Because you accused multiple kinds of lists of being "the meme list" without giving any sort of reason. Seems like you have a neurological condition that prevents you from distinguishing lists from one another.

>I guess it got copypasted over because someone wanted to make their Veeky Forums list overly comprehensive to point of useless, but didn't actually see if the list was worthwhile
Give me 3 reasons why it isn't useful without using the word "meme" or "list". Pro tip: you can't.

He said that it was overly comprehensive to the point of useless, that's a reason to me.

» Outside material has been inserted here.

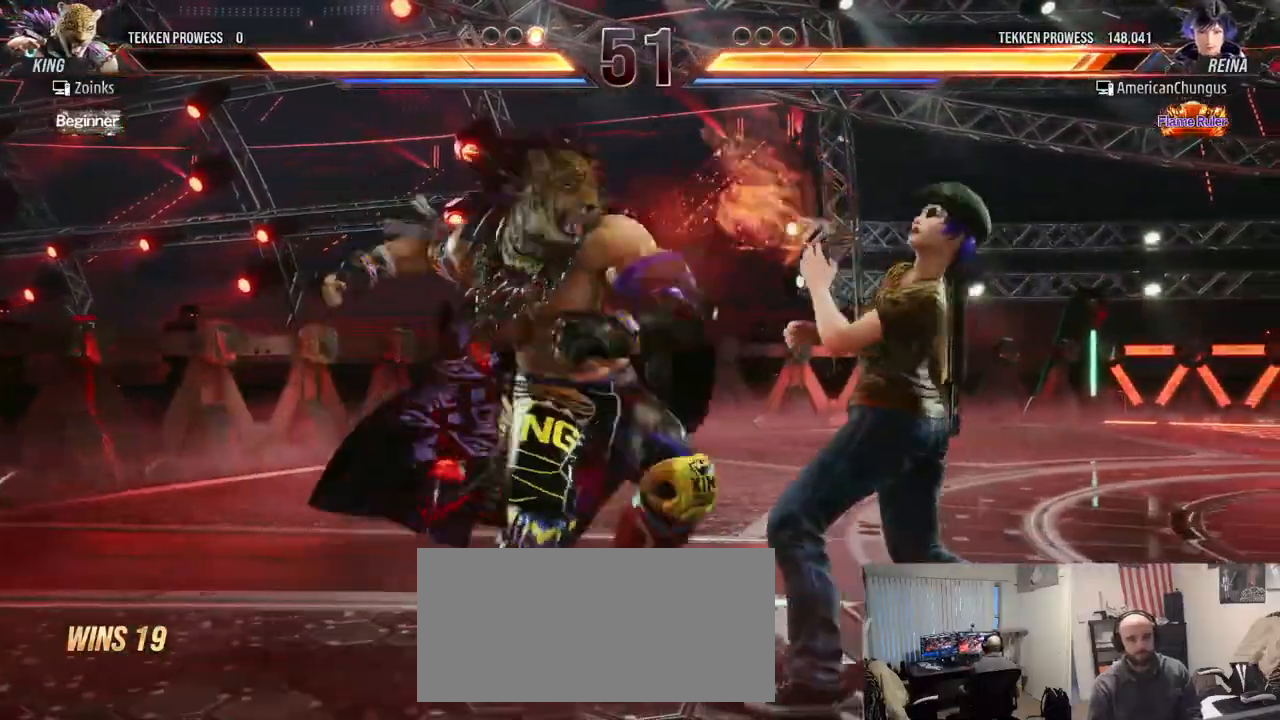
Gameplay with a controller (arcade stick); each line is a JSON object with the inputs held at the frame after it. "events" lists button and stick changes between this image and that frame as [ms after this image, input, new state], when the widget could be followed in between. Not read: L3 R3.
{"buttons": [], "left_stick": "center", "events": [[367, "left_stick", "center"]]}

Even the list itself says you can skip around depending on what you need, unless that is too difficult for you. Most of the books cover subjects you'd find in your average math degree, so if you're going to call that book list "too comprehensive to the point being useless" then you might as well throw your math degrees in the trash. I wonder if any of you folks struggle with what to wear in the morning.

>Here's a list to learning advanced mathematics, starting from around high school. This list is comprehensive, but the books don’t have to be done in order if you are looking for specific goals. For example, if you want to do real analysis, you could probably just do Knisley > Velleman > Apostol (optional) > Tao. But if you want to be systematic, I think this is the way to do it by mirroring a typical math curriculum.

What did he mean by this?

I'm not that guy and I'm not criticizing the list. It's just that you said he accused multiple kinds of lists without giving any sort of reason, but he did give one, albeit a, in your opinion, bad one, and I felt the need to point that out. Didn't mean to agitate you, and if I did, I apologize.

>Because you accused multiple kinds of lists of being "the meme list" without giving any sort of reason. Seems like you have a neurological condition that prevents you from distinguishing lists from one another.
My post () actually says "one of Veeky Forums's memelists". May I recommend you a book on reading comprehension?

>Give me 3 reasons why it isn't useful without using the word "meme" or "list". Pro tip: you can't.
1) It claims to be a "full mathematics track" when there's hardly anything past the 2nd or 3rd year level of study in an average math program. If someone read every book on that list they still wouldn't have actually gotten anywhere
2) It looks more like an attempt at some 'makeshift degree' than actually learning math with any real direction in mind. If you want a degree, get a degree. If you don't, you don't need anywhere near so much fluff.
3) It claims to be "comprehensive" yet is nowhere close, I don't even see a book on complex analysis but there's a book on nonlinear dynamics for some reason? lol. I suspect the person who made the list maybe has a math minor at most (if they have a major that was a serious waste of 4 years)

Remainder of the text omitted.